Machine-readable electronics designs
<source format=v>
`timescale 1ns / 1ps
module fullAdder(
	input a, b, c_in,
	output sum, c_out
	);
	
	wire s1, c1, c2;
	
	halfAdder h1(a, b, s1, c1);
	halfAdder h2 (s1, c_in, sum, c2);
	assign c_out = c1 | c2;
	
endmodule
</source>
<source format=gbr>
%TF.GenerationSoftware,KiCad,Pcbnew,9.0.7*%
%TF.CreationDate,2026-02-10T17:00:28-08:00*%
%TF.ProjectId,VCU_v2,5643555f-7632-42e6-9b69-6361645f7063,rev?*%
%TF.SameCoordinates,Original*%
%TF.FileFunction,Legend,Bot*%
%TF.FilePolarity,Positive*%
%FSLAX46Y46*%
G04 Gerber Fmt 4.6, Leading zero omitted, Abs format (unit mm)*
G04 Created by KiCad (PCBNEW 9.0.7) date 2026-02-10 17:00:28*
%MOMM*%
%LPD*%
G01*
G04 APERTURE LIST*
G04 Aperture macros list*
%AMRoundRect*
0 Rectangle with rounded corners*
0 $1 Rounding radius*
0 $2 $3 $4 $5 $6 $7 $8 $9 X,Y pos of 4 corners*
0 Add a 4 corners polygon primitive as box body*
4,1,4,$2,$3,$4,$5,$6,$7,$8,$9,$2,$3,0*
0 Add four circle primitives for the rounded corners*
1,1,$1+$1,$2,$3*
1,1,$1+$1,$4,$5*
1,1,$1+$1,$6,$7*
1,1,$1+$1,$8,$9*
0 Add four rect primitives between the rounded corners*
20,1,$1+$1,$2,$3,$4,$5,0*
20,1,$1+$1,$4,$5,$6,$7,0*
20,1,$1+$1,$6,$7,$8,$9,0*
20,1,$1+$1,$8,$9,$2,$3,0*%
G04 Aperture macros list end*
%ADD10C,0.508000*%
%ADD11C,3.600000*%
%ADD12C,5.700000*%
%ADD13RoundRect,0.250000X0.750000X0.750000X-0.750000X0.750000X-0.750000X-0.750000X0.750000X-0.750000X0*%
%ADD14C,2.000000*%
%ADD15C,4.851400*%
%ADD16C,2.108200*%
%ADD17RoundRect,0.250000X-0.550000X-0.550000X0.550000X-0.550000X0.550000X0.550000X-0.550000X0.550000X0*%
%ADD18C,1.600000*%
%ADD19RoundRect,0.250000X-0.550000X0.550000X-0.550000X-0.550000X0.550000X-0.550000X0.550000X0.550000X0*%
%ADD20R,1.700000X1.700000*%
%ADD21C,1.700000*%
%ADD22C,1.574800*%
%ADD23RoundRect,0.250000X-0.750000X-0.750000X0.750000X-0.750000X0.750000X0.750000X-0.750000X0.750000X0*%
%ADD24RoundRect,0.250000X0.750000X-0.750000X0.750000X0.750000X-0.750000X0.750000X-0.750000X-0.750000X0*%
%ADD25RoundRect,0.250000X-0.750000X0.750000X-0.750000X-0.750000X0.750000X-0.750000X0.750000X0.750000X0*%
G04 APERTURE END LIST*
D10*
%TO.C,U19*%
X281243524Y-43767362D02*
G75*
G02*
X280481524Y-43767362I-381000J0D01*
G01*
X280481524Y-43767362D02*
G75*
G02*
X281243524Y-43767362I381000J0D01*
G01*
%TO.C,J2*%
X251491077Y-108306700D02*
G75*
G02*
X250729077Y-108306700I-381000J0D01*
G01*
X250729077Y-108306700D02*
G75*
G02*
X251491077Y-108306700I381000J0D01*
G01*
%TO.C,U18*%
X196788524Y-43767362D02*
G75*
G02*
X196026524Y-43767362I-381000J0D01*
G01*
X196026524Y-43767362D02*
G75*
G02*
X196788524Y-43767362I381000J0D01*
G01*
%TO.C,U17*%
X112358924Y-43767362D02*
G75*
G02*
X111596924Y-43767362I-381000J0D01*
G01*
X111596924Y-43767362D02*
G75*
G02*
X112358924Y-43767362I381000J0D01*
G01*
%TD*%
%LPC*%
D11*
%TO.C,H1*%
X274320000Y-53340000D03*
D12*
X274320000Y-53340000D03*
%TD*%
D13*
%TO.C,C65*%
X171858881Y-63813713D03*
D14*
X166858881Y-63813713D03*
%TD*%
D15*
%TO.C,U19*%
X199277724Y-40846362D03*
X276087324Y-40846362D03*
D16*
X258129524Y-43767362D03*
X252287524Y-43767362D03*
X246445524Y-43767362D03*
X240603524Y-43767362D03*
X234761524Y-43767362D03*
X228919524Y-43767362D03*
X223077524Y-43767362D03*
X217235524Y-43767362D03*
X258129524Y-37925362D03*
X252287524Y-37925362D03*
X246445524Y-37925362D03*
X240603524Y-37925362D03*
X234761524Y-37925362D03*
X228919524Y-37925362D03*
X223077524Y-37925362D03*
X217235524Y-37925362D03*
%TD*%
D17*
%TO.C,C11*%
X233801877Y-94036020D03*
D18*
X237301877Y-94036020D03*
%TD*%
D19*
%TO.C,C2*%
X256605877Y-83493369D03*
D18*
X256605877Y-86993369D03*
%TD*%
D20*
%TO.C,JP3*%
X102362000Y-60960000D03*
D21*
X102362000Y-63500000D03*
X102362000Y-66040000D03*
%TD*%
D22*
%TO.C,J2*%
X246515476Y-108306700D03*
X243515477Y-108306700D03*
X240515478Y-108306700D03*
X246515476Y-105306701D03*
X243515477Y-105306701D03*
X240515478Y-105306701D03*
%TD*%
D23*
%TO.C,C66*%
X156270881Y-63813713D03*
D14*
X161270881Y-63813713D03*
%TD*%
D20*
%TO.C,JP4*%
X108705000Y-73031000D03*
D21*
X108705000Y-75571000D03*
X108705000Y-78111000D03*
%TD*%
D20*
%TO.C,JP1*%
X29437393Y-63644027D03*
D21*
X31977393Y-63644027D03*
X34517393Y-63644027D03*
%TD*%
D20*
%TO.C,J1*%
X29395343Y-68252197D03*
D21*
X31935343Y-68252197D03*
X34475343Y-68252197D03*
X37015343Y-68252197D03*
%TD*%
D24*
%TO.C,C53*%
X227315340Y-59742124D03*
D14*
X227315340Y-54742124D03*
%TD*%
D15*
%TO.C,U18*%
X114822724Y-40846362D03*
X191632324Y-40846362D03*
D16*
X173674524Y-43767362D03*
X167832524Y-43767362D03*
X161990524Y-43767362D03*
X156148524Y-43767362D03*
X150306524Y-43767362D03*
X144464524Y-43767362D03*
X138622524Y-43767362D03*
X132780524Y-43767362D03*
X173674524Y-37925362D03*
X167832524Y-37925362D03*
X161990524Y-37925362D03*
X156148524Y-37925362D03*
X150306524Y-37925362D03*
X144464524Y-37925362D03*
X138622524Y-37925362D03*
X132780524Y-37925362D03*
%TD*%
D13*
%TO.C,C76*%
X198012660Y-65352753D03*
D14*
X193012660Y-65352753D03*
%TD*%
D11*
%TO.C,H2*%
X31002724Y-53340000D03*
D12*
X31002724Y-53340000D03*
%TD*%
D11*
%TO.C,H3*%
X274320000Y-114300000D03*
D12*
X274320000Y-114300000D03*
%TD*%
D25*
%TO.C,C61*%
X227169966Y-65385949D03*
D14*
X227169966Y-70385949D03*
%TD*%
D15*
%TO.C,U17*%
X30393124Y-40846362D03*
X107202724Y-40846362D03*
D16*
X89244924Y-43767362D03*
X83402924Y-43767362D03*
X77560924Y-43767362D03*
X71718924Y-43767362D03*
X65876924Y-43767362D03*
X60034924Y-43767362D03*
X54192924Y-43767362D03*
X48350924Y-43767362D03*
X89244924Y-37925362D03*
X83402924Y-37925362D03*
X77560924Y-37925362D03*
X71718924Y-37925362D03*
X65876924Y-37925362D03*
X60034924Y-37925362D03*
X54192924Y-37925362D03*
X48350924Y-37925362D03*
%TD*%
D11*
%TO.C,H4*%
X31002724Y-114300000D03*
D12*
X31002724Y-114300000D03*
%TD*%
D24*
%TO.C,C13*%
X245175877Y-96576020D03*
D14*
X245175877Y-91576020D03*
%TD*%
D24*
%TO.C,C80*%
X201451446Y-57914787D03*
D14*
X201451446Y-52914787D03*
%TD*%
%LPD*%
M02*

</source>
...
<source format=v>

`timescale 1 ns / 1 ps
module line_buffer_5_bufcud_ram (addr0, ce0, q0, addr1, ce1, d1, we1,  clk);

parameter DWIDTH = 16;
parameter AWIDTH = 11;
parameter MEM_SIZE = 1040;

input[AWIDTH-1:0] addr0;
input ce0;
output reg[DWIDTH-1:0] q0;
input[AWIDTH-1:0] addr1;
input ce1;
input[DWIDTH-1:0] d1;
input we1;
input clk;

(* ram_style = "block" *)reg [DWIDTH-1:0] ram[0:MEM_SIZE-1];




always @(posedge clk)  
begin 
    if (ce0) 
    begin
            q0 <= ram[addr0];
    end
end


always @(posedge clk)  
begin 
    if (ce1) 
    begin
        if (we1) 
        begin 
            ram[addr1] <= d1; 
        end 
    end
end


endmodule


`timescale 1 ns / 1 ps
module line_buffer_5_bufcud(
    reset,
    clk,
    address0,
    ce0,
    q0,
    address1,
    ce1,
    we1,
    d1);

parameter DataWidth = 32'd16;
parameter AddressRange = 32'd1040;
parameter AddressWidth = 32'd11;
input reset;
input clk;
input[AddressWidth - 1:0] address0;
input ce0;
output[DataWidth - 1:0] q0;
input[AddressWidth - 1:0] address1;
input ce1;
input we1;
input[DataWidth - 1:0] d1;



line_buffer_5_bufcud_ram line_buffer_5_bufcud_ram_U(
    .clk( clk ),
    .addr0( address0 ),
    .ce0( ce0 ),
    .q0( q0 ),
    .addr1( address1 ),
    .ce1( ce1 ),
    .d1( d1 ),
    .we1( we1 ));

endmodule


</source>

## REQUIRED WORK
Out of the data above, transcribe exactly and only the lines starting with the line that has "X89244924Y-43767362D03*" and going on through the line that has "X54192924Y-37925362D03*", both included.

## OUTPUT OF THE EXERCISE
X89244924Y-43767362D03*
X83402924Y-43767362D03*
X77560924Y-43767362D03*
X71718924Y-43767362D03*
X65876924Y-43767362D03*
X60034924Y-43767362D03*
X54192924Y-43767362D03*
X48350924Y-43767362D03*
X89244924Y-37925362D03*
X83402924Y-37925362D03*
X77560924Y-37925362D03*
X71718924Y-37925362D03*
X65876924Y-37925362D03*
X60034924Y-37925362D03*
X54192924Y-37925362D03*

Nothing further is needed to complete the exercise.